**ACTIVITY LIST:**
**a.** In the text on the CFTC's Celsius case, in what year did the CFTC take legal action against Celsius and Mashinsky?
**b.** From the text on the CFTC's Celsius case, copy out the part that opens with the words containing "In 2023, the" and closes with "losses for users.".

(TEXT EXCERPT)

Key highlights:
The Commodity Futures Trading Commission (CFTC) has ended its long-running case against ex-Celsius CEO Alex Mashinsky, securing a lifetime ban against the disgraced founder.
Under the ban, Mashinsky cannot trade in CFTC-regulated markets or register any entity with the commodities regulator.
CFTC bans Alex Mashinsky as Celsius case comes to a close
The CFTC has announced that the US District Court for the Southern District of New York has entered a consent order that effectively brings down the curtain on the long-running Celsius case.
According to the disclosure, the order permanently bans ex-Celsius CEO Alex Mashinsky from trading in markets under the CFTC’s control.
Furthermore, the court granted the CFTC’s additional request to prevent Mashinsky from breaching key fraud sections of the Commodity Exchange Act (CEA) and the commodities regulator’s rules. The CFTC’s annoucement reads:
“The consent order permanently enjoins Mashinsky from further violations of certain anti-fraud provisions in the CEA and CFTC regulations and imposes permanent trading and registration bans against him.”
In 2023, the CFTC instituted legal action against Celsius and Mashinsky, accusing them of misleading customers about the liquidity and profitability of the platform. The lawsuit came after the crypto lending platform crashed in 2022, triggering billions of dollars in losses for users.

(End TEXT EXCERPT)
(SOURCE MATERIAL)

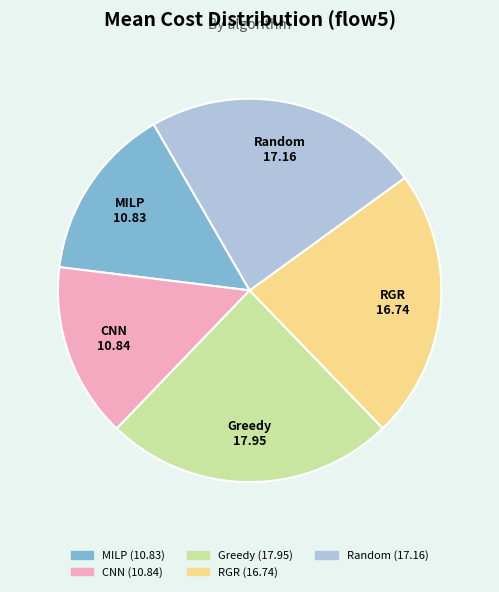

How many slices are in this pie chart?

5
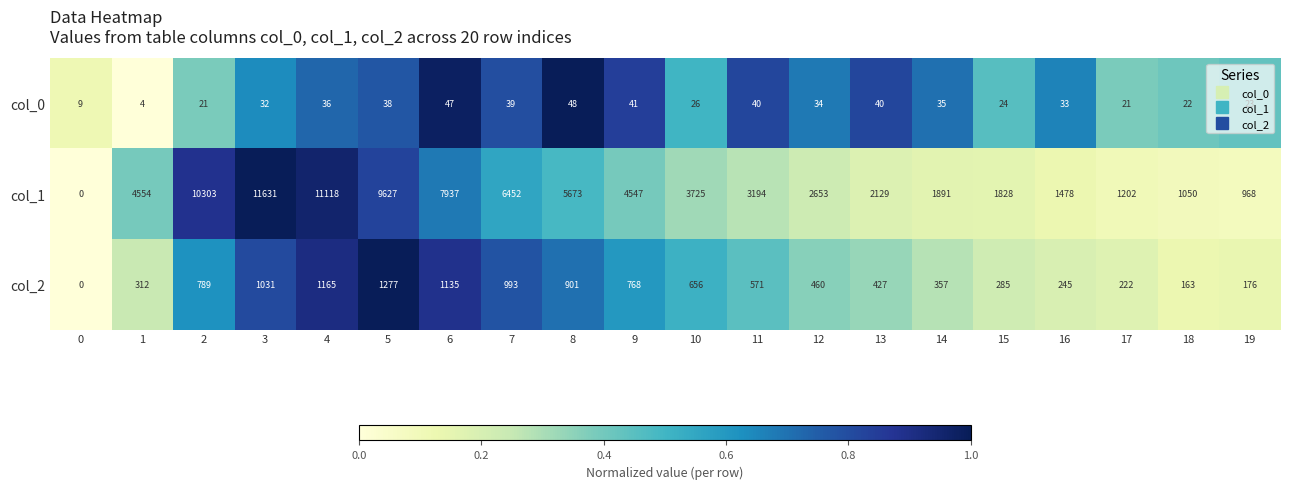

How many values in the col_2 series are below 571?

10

(End SOURCE MATERIAL)

**RESPONSES TO THE EXERCISE:**
**a.** 2023

**b.**
In 2023, the CFTC instituted legal action against Celsius and Mashinsky, accusing them of misleading customers about the liquidity and profitability of the platform. The lawsuit came after the crypto lending platform crashed in 2022, triggering billions of dollars in losses for users.